[Stored entries]
__________________________________________________
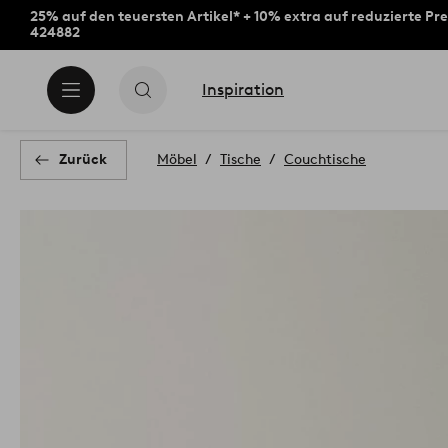
25% auf den teuersten Artikel* + 10% extra auf reduzierte Pre
424882
Inspiration
Zurück
Möbel
Tische
Couchtische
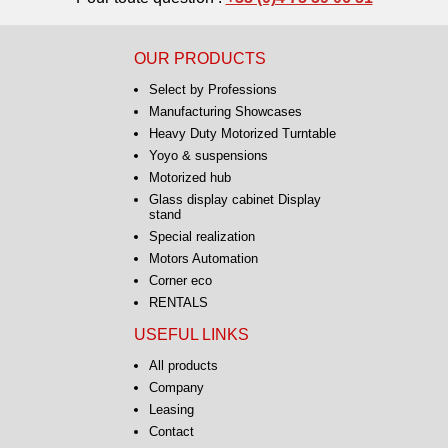
OUR PRODUCTS
Select by Professions
Manufacturing Showcases
Heavy Duty Motorized Turntable
Yoyo & suspensions
Motorized hub
Glass display cabinet Display
stand
Special realization
Motors Automation
Corner eco
RENTALS
USEFUL LINKS
All products
Company
Leasing
Contact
__________________________________________________
# EXERCISE REQUIREMENTS
Where a line of the records has the string "Motorized", copy that line.

# FINISHED EXERCISE
Heavy Duty Motorized Turntable
Motorized hub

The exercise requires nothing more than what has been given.